"family: Campanulaceae" 표현이 있는 줄부터 "family: Liliaceae" 표현이 있는 줄까지, 양 끝 줄을 포함한 줄들만 다시 적으세요. 이때 "common name"라는 표현은 모두 "vernacular name"(이)라는 표현으로 이름을 바꾸고, 나머지는 그대로 두세요.

=-=-=-=-=

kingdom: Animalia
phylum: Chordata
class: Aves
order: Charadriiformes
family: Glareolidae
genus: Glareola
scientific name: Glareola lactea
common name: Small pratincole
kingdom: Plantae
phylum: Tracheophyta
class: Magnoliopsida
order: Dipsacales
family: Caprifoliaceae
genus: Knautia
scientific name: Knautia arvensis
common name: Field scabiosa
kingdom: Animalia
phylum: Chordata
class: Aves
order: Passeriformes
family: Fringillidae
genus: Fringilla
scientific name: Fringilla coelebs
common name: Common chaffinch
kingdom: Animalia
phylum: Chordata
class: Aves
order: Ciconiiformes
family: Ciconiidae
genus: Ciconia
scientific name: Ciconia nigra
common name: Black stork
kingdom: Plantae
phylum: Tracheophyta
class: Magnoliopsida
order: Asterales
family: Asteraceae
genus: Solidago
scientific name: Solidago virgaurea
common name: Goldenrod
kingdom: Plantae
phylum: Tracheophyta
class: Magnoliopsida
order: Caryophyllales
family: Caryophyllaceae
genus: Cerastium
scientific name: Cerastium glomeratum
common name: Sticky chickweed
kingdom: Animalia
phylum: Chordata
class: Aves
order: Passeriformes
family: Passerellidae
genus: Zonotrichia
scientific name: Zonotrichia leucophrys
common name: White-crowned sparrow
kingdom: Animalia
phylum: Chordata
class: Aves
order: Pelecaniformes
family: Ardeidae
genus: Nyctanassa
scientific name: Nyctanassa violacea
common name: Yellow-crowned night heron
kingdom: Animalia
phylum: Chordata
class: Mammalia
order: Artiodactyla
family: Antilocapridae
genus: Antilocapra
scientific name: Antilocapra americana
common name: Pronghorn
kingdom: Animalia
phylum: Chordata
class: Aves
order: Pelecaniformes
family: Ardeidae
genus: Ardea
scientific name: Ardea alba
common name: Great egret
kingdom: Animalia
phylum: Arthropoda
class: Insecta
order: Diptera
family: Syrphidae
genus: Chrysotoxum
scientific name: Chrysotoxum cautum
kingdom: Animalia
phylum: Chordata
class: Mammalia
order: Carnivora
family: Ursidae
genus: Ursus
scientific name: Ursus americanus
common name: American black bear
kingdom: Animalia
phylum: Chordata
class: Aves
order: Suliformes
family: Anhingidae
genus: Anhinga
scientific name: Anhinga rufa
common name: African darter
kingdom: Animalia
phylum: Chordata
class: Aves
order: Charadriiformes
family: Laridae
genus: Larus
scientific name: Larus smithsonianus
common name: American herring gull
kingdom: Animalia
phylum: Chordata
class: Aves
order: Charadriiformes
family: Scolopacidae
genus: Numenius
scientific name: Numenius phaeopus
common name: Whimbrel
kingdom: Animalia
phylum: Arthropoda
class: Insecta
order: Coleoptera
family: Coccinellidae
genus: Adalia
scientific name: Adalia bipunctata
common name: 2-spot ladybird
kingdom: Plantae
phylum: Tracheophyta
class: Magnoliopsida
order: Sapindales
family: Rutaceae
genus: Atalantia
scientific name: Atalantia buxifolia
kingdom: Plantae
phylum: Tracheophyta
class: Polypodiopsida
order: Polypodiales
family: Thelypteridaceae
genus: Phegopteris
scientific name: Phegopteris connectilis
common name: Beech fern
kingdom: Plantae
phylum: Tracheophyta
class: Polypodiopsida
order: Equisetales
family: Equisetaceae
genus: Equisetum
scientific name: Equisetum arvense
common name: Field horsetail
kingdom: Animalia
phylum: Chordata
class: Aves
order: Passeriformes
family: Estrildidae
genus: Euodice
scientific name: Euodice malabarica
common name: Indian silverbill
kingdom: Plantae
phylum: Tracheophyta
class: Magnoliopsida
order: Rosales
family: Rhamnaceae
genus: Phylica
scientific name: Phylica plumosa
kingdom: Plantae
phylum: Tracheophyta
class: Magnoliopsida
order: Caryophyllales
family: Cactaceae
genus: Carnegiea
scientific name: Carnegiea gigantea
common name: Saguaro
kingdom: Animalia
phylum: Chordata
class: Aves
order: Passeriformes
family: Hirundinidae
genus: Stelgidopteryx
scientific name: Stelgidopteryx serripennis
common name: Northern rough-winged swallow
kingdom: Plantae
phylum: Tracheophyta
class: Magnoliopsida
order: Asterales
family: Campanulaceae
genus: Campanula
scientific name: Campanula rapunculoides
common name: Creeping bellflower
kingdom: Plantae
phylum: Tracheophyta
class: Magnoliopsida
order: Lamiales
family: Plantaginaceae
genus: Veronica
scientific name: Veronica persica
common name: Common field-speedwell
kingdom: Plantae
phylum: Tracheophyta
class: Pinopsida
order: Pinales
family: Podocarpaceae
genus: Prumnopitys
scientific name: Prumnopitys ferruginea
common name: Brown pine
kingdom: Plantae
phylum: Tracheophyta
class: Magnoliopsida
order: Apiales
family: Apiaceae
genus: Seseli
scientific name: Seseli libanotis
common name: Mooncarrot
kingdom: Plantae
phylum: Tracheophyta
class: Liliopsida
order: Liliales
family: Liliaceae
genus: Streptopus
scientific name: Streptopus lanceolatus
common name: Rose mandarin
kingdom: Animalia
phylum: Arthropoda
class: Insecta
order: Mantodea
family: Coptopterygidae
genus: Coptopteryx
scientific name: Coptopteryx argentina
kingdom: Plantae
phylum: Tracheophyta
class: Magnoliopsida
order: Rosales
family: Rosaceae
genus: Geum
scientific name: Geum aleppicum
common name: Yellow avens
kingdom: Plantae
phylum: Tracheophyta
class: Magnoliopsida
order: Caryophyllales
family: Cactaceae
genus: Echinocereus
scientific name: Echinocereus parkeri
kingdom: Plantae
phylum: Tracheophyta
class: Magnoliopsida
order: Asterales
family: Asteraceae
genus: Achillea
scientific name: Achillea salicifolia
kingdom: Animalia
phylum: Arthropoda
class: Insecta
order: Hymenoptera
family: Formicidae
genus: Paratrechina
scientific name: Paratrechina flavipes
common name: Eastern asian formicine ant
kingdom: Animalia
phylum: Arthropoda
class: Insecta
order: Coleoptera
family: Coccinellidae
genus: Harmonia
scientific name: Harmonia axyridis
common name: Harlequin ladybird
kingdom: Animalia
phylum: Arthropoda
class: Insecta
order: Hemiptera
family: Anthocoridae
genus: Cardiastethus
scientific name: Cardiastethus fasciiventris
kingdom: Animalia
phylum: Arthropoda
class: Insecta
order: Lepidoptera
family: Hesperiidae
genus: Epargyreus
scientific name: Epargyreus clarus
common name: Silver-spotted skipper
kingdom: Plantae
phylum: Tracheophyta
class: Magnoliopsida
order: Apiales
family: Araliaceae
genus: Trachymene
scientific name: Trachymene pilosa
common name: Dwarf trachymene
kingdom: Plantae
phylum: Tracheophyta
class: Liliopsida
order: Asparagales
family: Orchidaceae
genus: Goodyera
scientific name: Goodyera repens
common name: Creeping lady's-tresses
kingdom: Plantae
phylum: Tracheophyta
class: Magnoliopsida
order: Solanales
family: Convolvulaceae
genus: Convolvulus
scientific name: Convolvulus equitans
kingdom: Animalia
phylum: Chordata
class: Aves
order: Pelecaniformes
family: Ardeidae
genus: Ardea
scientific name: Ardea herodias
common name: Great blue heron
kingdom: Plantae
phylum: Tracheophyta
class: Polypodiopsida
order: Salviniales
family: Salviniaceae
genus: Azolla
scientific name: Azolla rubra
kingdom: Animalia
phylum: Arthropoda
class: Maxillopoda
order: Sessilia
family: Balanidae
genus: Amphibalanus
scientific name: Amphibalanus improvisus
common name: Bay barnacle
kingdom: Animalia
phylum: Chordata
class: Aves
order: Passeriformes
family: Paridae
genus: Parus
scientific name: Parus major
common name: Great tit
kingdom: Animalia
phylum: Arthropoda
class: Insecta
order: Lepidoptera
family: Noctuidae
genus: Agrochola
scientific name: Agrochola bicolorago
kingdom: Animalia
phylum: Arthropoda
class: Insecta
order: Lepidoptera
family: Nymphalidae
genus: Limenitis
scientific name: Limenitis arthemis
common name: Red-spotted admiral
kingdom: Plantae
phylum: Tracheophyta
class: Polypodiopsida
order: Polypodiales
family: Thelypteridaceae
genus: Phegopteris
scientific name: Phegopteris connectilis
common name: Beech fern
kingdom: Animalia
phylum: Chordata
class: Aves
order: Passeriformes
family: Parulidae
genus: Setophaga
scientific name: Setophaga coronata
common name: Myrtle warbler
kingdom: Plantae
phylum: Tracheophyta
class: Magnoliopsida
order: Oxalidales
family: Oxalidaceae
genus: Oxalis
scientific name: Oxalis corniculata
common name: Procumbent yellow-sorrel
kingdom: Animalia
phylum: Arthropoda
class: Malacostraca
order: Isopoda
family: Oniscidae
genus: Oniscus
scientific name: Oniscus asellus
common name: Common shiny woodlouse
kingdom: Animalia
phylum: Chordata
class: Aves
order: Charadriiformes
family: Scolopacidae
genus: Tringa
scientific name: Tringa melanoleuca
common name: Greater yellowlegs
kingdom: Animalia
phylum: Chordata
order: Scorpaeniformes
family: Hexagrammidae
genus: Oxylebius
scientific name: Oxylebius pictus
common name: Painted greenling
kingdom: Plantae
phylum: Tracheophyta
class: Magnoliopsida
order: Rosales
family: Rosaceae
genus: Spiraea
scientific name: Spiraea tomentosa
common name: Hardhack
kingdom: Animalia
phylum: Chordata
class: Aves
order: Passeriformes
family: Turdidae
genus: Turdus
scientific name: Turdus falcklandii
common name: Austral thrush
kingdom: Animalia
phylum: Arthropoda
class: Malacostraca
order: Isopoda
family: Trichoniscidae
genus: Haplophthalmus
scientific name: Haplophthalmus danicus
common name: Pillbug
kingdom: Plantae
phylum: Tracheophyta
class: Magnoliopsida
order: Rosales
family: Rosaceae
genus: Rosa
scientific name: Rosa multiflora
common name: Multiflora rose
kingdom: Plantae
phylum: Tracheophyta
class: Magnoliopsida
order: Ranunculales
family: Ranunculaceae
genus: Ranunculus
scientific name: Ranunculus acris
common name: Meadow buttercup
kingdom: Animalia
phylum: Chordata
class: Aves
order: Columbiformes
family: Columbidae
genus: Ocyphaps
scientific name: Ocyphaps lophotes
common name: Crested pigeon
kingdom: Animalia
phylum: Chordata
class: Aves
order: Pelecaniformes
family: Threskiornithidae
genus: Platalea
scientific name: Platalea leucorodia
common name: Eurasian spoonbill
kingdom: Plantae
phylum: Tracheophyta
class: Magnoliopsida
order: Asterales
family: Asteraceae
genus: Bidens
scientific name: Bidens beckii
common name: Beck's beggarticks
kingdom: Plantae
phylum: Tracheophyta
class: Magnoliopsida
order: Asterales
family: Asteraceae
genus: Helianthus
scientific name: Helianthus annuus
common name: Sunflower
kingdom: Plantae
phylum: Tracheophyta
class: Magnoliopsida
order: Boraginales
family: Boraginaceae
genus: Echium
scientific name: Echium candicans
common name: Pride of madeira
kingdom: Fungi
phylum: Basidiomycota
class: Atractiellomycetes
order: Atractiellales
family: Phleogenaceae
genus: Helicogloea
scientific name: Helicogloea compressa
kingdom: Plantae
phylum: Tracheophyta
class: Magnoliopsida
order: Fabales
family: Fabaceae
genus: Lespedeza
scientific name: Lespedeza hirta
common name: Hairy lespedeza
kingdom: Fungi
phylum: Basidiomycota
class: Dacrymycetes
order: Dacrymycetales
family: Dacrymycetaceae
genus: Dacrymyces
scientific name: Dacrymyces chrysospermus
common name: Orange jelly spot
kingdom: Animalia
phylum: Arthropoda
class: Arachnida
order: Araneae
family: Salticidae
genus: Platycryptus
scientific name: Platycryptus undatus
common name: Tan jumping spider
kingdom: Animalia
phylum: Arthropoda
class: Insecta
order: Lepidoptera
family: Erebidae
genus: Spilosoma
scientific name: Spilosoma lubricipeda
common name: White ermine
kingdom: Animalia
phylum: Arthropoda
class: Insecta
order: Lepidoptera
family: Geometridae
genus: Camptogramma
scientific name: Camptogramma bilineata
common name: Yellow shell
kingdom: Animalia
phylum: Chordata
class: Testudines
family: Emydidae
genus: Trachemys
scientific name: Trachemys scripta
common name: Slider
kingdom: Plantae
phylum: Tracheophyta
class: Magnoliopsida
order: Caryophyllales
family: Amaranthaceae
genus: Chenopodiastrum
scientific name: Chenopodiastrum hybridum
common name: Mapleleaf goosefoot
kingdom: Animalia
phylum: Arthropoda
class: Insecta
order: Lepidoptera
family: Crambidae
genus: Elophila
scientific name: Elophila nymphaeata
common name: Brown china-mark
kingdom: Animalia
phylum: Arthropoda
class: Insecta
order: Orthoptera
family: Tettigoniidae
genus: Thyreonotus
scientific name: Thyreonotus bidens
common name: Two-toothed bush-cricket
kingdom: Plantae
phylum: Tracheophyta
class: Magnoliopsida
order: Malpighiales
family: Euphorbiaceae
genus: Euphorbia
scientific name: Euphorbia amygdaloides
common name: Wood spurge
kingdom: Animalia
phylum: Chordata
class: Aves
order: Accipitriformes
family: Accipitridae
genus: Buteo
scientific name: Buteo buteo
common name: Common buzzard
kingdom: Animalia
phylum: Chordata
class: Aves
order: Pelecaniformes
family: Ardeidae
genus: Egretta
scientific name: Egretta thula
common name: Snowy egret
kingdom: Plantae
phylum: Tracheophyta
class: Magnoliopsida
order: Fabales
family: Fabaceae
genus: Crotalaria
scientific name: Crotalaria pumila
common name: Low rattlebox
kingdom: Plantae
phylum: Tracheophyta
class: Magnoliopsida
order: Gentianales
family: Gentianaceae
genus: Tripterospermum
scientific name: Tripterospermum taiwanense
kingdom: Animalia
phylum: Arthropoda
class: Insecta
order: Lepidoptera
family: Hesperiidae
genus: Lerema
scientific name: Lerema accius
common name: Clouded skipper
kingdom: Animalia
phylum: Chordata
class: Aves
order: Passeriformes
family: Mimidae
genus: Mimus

=-=-=-=-=

응답:
family: Campanulaceae
genus: Campanula
scientific name: Campanula rapunculoides
vernacular name: Creeping bellflower
kingdom: Plantae
phylum: Tracheophyta
class: Magnoliopsida
order: Lamiales
family: Plantaginaceae
genus: Veronica
scientific name: Veronica persica
vernacular name: Common field-speedwell
kingdom: Plantae
phylum: Tracheophyta
class: Pinopsida
order: Pinales
family: Podocarpaceae
genus: Prumnopitys
scientific name: Prumnopitys ferruginea
vernacular name: Brown pine
kingdom: Plantae
phylum: Tracheophyta
class: Magnoliopsida
order: Apiales
family: Apiaceae
genus: Seseli
scientific name: Seseli libanotis
vernacular name: Mooncarrot
kingdom: Plantae
phylum: Tracheophyta
class: Liliopsida
order: Liliales
family: Liliaceae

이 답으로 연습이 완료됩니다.